The dashboard enables school districts to investigate questions such as:
- How does frequent routine testing impact in-person school attendance?
- What are the risks of testing less frequently or only doing symptomatic testing?
- How do risks and resources change by testing strategy (i.e. pooled polymerase chain reaction [PCR] testing, single-day antigen testing, or serial antigen testing on back-to-back days to improve accuracy)?
Here's how the dashboard works:
- Select key inputs such as school type (elementary or middle/high school), the community infection rate, and the school’s quarantine policy
- Select the priority goal, for example, do you want to reduce total in-school infections? Reduce the proportion of infections due to within-school transmission? Maximize the days of school attended? Estimate the number of tests needed? Maximize the proportion of infections found through routine testing?
- Select the populations you want to test, the testing types, and the frequency
- Compare the potential impact of your selected testing approaches on your priority goal and on other outcomes
This dashboard builds on the work of a recent study from Mathematica, supported by The Rockefeller Foundation, and makes the full range of results accessible to users. Our findings, based on agent-based modeling, showed that regular COVID-19 testing in primary and secondary schools can help keep schools safe. For example, weekly pooled PCR testing of all students, teachers, and staff can reduce total infections in students and staff by an estimated 10−19 percent.[1] However, this strategy is also associated with a 1−12 percent reduction in in-person school days, once isolation and quarantining are considered.

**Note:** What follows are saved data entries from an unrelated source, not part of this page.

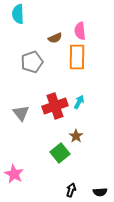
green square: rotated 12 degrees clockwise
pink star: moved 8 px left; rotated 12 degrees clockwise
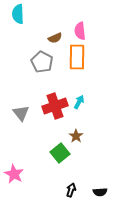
gray pentagon: moved 10 px right; rotated 25 degrees counterclockwise
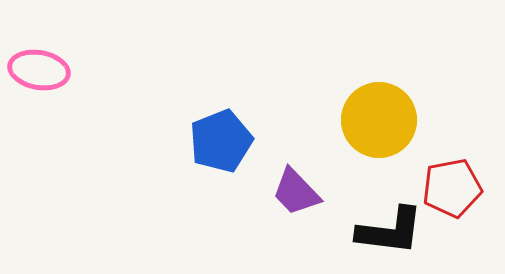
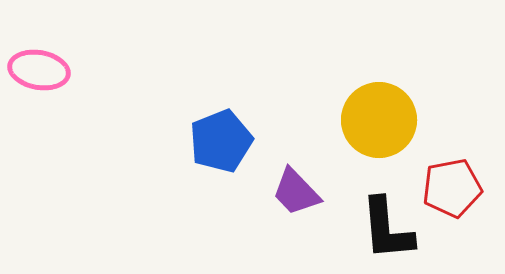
black L-shape: moved 3 px left, 2 px up; rotated 78 degrees clockwise
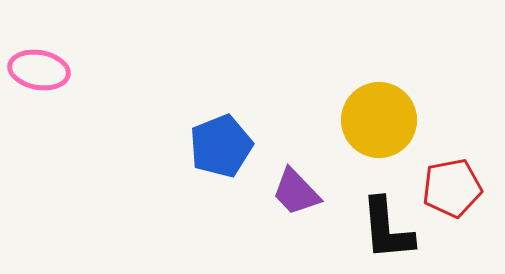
blue pentagon: moved 5 px down
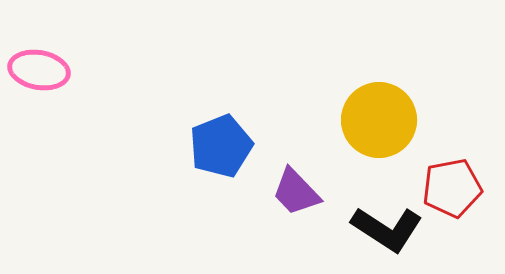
black L-shape: rotated 52 degrees counterclockwise
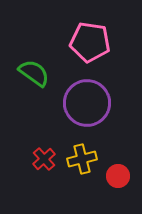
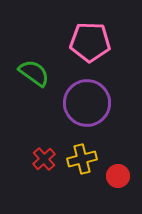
pink pentagon: rotated 6 degrees counterclockwise
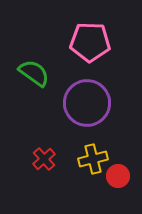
yellow cross: moved 11 px right
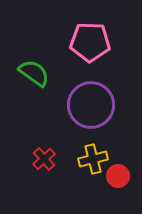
purple circle: moved 4 px right, 2 px down
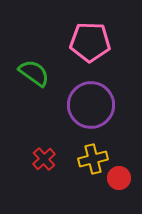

While we found that most strategies have only a modest impact on the total number of infections in a school, our model allows us to address another question we are rarely able to answer in the real world, given contact-tracing limitations: what percentage of in-school infections come from transmission happening within the school, as opposed to coming in from the community? In most cases, school administrators need to make decisions based only on the total number of infections they see in their schools. Modelling allows us to estimate the percentage of infections that result from within-school transmission, an important indicator of whether a testing strategy is helping keep a school safe. We found that routine testing strategies, especially serial antigen and pooled PCR testing, can reduce within-school transmission. For example, testing in a high school that quarantines close contacts in a community experiencing 50 cases per 100,000 reduces within-school transmission by 33−89 percent.
In addition to considering the health and well-being of their populations, school districts must also weigh the costs of any routine testing strategy. Pooled PCR and serial antigen testing strategies are similarly effective at reducing within-school transmission, but the number of tests required for each strategy varies greatly (for example, serial antigen testing requires two tests for every person tested, while pooled PCR testing can test people in groups with a single test). For example, in the same high school described above, the number of tests across weekly testing strategies varies between 144 and 1892 tests per week.
As new funding and technical assistance break down we hope this dashboard equips schools with the data they need to determine which testing strategy is right for them.
We welcome questions or feedback on our dashboard. Please email us at jhotchkiss@mathematica-mpr.com or dvohra@mathematica-mpr.com.
[1] In recent months, more schools have refined their testing approaches and we have learned more about test performance, allowing us to update some of our original model assumptions. Therefore, the results shown in the dashboard differ from those in our original report.